:: Excerpted records ::
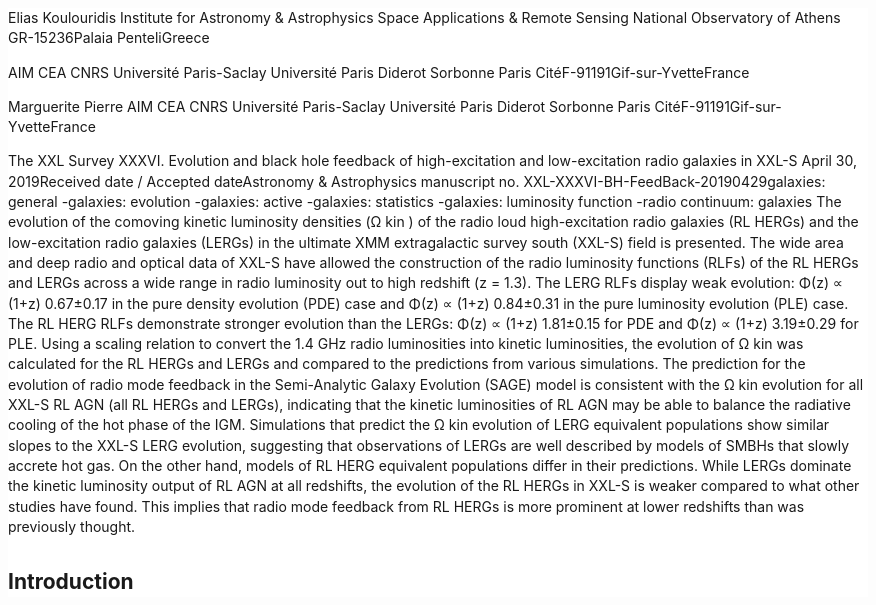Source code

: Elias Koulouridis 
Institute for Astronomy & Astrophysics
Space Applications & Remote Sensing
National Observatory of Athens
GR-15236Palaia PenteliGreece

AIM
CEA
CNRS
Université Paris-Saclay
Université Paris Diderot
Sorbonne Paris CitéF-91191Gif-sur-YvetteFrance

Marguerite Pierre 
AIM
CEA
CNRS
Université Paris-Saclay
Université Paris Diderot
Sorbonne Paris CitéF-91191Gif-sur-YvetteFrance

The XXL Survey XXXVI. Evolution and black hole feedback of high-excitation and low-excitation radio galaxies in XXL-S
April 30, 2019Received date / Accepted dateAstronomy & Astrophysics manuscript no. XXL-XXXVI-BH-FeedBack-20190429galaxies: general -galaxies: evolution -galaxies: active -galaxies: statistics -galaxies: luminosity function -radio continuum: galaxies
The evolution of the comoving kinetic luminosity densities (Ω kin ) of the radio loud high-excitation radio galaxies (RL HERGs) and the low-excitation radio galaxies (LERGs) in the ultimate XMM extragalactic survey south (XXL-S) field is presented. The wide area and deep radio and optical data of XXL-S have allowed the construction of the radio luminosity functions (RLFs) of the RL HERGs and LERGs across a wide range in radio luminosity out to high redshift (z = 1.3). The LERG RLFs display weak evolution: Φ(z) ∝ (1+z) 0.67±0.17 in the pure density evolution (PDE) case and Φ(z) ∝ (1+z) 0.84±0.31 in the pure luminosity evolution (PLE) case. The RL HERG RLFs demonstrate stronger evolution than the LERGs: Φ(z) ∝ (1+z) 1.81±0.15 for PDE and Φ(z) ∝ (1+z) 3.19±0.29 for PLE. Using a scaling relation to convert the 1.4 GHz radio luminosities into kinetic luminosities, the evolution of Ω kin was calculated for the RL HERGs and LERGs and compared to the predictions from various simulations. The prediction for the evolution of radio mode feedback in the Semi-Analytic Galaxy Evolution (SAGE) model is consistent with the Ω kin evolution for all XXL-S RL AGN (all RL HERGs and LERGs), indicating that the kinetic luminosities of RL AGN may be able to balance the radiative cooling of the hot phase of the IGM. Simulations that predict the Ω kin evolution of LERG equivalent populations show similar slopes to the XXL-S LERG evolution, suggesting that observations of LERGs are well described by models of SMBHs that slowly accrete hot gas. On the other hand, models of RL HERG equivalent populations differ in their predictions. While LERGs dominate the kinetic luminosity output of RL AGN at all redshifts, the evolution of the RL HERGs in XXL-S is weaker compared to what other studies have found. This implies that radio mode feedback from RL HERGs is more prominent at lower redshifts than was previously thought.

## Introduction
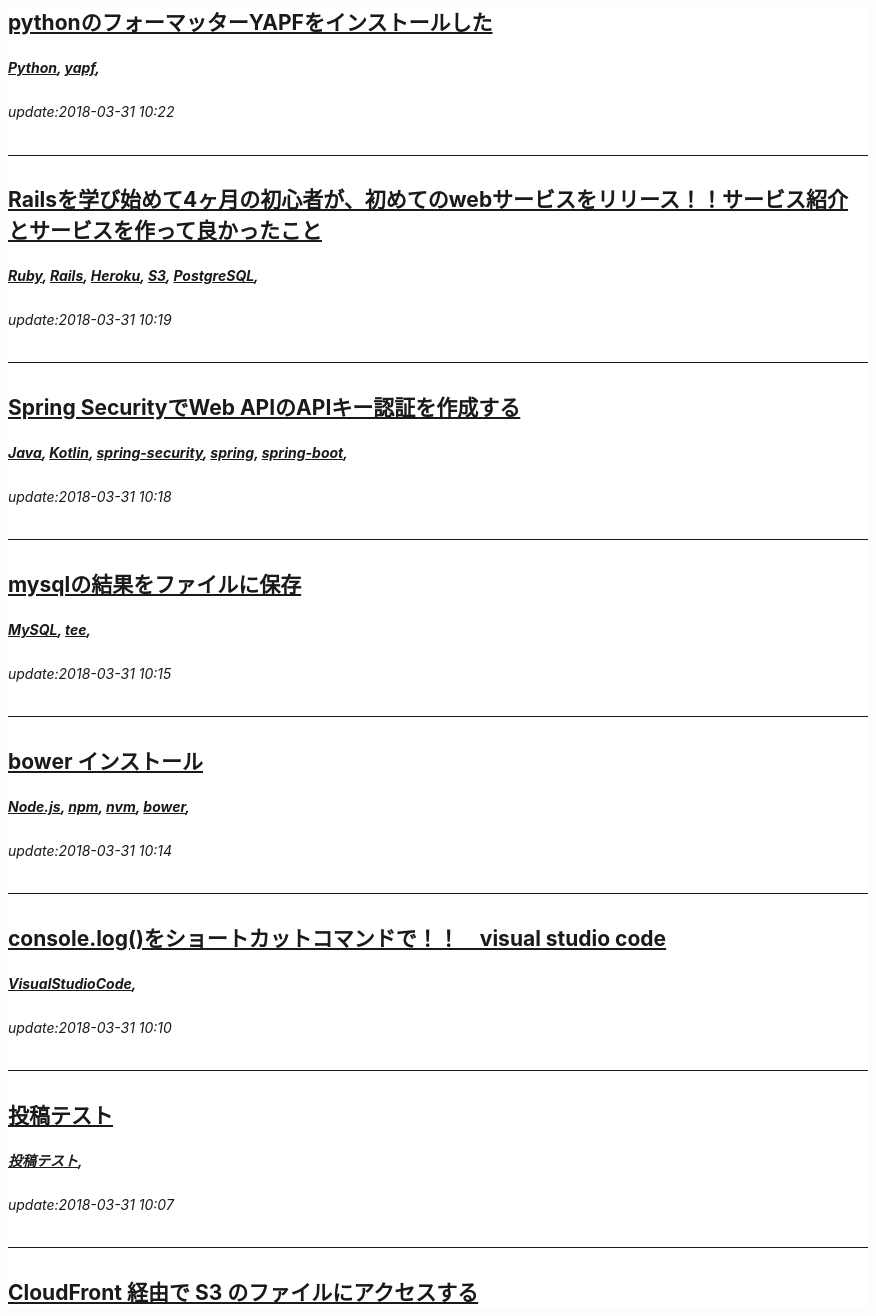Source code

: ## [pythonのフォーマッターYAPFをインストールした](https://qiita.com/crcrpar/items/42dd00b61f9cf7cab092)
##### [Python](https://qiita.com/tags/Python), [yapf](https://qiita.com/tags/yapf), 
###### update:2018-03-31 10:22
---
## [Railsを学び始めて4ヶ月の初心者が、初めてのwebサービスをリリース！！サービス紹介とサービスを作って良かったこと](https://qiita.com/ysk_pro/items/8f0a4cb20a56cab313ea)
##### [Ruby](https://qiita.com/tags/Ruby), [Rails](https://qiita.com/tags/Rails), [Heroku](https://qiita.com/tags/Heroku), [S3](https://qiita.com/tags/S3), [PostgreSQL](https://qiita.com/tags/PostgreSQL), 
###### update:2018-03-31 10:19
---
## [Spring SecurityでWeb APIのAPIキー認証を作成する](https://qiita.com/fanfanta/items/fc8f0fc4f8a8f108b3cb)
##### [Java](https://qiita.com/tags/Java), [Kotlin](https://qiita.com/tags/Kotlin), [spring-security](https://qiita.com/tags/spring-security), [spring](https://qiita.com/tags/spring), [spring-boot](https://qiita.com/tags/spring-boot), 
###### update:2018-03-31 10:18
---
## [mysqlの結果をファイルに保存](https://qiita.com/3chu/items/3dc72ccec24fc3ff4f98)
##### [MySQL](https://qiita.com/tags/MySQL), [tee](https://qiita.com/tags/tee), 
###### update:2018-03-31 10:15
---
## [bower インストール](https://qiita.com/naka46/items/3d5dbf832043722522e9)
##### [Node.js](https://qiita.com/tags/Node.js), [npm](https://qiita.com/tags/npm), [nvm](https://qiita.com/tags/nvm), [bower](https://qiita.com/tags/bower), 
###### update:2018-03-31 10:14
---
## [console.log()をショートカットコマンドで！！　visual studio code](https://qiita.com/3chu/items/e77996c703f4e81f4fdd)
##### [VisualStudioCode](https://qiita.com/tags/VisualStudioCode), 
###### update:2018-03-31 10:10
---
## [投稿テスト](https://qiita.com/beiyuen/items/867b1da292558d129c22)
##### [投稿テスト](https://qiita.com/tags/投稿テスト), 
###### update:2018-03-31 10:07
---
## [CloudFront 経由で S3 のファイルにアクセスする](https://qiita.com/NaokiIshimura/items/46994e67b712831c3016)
:::
What is required
Write out the text of every item above without changing anything, and leave the pictures out of your answer.

Task answer
Source code

: Elias Koulouridis 
Institute for Astronomy & Astrophysics
Space Applications & Remote Sensing
National Observatory of Athens
GR-15236Palaia PenteliGreece

AIM
CEA
CNRS
Université Paris-Saclay
Université Paris Diderot
Sorbonne Paris CitéF-91191Gif-sur-YvetteFrance

Marguerite Pierre 
AIM
CEA
CNRS
Université Paris-Saclay
Université Paris Diderot
Sorbonne Paris CitéF-91191Gif-sur-YvetteFrance

The XXL Survey XXXVI. Evolution and black hole feedback of high-excitation and low-excitation radio galaxies in XXL-S
April 30, 2019Received date / Accepted dateAstronomy & Astrophysics manuscript no. XXL-XXXVI-BH-FeedBack-20190429galaxies: general -galaxies: evolution -galaxies: active -galaxies: statistics -galaxies: luminosity function -radio continuum: galaxies
The evolution of the comoving kinetic luminosity densities (Ω kin ) of the radio loud high-excitation radio galaxies (RL HERGs) and the low-excitation radio galaxies (LERGs) in the ultimate XMM extragalactic survey south (XXL-S) field is presented. The wide area and deep radio and optical data of XXL-S have allowed the construction of the radio luminosity functions (RLFs) of the RL HERGs and LERGs across a wide range in radio luminosity out to high redshift (z = 1.3). The LERG RLFs display weak evolution: Φ(z) ∝ (1+z) 0.67±0.17 in the pure density evolution (PDE) case and Φ(z) ∝ (1+z) 0.84±0.31 in the pure luminosity evolution (PLE) case. The RL HERG RLFs demonstrate stronger evolution than the LERGs: Φ(z) ∝ (1+z) 1.81±0.15 for PDE and Φ(z) ∝ (1+z) 3.19±0.29 for PLE. Using a scaling relation to convert the 1.4 GHz radio luminosities into kinetic luminosities, the evolution of Ω kin was calculated for the RL HERGs and LERGs and compared to the predictions from various simulations. The prediction for the evolution of radio mode feedback in the Semi-Analytic Galaxy Evolution (SAGE) model is consistent with the Ω kin evolution for all XXL-S RL AGN (all RL HERGs and LERGs), indicating that the kinetic luminosities of RL AGN may be able to balance the radiative cooling of the hot phase of the IGM. Simulations that predict the Ω kin evolution of LERG equivalent populations show similar slopes to the XXL-S LERG evolution, suggesting that observations of LERGs are well described by models of SMBHs that slowly accrete hot gas. On the other hand, models of RL HERG equivalent populations differ in their predictions. While LERGs dominate the kinetic luminosity output of RL AGN at all redshifts, the evolution of the RL HERGs in XXL-S is weaker compared to what other studies have found. This implies that radio mode feedback from RL HERGs is more prominent at lower redshifts than was previously thought.

## Introduction
Source code

: ## [pythonのフォーマッターYAPFをインストールした](https://qiita.com/crcrpar/items/42dd00b61f9cf7cab092)
##### [Python](https://qiita.com/tags/Python), [yapf](https://qiita.com/tags/yapf), 
###### update:2018-03-31 10:22
---
## [Railsを学び始めて4ヶ月の初心者が、初めてのwebサービスをリリース！！サービス紹介とサービスを作って良かったこと](https://qiita.com/ysk_pro/items/8f0a4cb20a56cab313ea)
##### [Ruby](https://qiita.com/tags/Ruby), [Rails](https://qiita.com/tags/Rails), [Heroku](https://qiita.com/tags/Heroku), [S3](https://qiita.com/tags/S3), [PostgreSQL](https://qiita.com/tags/PostgreSQL), 
###### update:2018-03-31 10:19
---
## [Spring SecurityでWeb APIのAPIキー認証を作成する](https://qiita.com/fanfanta/items/fc8f0fc4f8a8f108b3cb)
##### [Java](https://qiita.com/tags/Java), [Kotlin](https://qiita.com/tags/Kotlin), [spring-security](https://qiita.com/tags/spring-security), [spring](https://qiita.com/tags/spring), [spring-boot](https://qiita.com/tags/spring-boot), 
###### update:2018-03-31 10:18
---
## [mysqlの結果をファイルに保存](https://qiita.com/3chu/items/3dc72ccec24fc3ff4f98)
##### [MySQL](https://qiita.com/tags/MySQL), [tee](https://qiita.com/tags/tee), 
###### update:2018-03-31 10:15
---
## [bower インストール](https://qiita.com/naka46/items/3d5dbf832043722522e9)
##### [Node.js](https://qiita.com/tags/Node.js), [npm](https://qiita.com/tags/npm), [nvm](https://qiita.com/tags/nvm), [bower](https://qiita.com/tags/bower), 
###### update:2018-03-31 10:14
---
## [console.log()をショートカットコマンドで！！　visual studio code](https://qiita.com/3chu/items/e77996c703f4e81f4fdd)
##### [VisualStudioCode](https://qiita.com/tags/VisualStudioCode), 
###### update:2018-03-31 10:10
---
## [投稿テスト](https://qiita.com/beiyuen/items/867b1da292558d129c22)
##### [投稿テスト](https://qiita.com/tags/投稿テスト), 
###### update:2018-03-31 10:07
---
## [CloudFront 経由で S3 のファイルにアクセスする](https://qiita.com/NaokiIshimura/items/46994e67b712831c3016)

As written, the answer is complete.